* Exercise aim: Locate every line in the items below that contains the string "seront", matching case exactly, and copy each of those lines.

[Input data — start]

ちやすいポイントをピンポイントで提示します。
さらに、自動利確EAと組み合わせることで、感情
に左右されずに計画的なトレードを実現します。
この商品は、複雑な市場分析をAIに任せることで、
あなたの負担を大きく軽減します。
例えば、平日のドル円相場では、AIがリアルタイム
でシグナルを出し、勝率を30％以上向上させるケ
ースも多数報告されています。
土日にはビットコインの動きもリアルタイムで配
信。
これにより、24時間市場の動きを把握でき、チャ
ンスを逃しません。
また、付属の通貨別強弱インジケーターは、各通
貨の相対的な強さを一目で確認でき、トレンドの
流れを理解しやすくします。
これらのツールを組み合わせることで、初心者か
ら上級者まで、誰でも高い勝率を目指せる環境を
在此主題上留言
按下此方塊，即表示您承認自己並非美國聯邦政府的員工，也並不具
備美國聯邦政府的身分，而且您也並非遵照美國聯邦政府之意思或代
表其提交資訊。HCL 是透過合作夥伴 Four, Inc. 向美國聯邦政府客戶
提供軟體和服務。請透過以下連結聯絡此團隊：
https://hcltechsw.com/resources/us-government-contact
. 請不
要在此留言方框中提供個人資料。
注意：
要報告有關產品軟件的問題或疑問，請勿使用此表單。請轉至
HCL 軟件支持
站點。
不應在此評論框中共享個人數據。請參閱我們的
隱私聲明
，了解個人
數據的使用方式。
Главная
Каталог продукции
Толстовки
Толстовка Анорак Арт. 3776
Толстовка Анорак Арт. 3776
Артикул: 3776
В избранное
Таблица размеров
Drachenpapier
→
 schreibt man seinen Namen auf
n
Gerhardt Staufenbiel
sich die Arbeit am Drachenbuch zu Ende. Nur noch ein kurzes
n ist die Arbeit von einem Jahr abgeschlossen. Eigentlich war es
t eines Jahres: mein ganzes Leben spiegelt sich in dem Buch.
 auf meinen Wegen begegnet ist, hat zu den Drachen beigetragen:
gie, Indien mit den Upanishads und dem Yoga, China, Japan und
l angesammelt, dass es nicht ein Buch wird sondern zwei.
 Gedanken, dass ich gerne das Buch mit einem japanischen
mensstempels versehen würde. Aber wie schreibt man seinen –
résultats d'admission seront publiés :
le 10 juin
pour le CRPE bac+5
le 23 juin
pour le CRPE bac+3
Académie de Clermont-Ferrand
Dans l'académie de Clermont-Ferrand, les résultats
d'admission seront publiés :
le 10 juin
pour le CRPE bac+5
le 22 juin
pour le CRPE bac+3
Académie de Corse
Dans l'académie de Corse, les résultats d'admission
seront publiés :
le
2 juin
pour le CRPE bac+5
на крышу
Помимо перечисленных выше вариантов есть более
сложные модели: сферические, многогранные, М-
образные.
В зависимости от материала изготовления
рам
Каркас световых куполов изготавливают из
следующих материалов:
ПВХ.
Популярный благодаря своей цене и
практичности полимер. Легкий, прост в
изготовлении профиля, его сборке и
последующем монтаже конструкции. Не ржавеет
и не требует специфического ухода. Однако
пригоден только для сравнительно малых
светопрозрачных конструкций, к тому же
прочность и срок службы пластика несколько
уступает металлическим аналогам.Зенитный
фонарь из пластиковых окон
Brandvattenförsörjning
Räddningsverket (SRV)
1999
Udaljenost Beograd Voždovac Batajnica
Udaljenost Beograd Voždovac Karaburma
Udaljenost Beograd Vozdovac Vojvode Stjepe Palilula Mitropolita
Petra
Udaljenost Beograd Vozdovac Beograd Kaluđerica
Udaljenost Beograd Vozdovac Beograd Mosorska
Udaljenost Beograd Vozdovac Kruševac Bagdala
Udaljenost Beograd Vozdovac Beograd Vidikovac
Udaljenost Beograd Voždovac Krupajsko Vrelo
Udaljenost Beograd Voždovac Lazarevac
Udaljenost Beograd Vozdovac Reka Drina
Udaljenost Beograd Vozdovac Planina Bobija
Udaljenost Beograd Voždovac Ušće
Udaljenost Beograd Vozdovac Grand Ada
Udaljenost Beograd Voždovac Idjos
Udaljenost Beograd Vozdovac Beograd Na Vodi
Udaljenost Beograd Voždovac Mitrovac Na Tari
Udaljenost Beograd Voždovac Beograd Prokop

[Input data — finish]

* Answer section:
résultats d'admission seront publiés :
d'admission seront publiés :
seront publiés :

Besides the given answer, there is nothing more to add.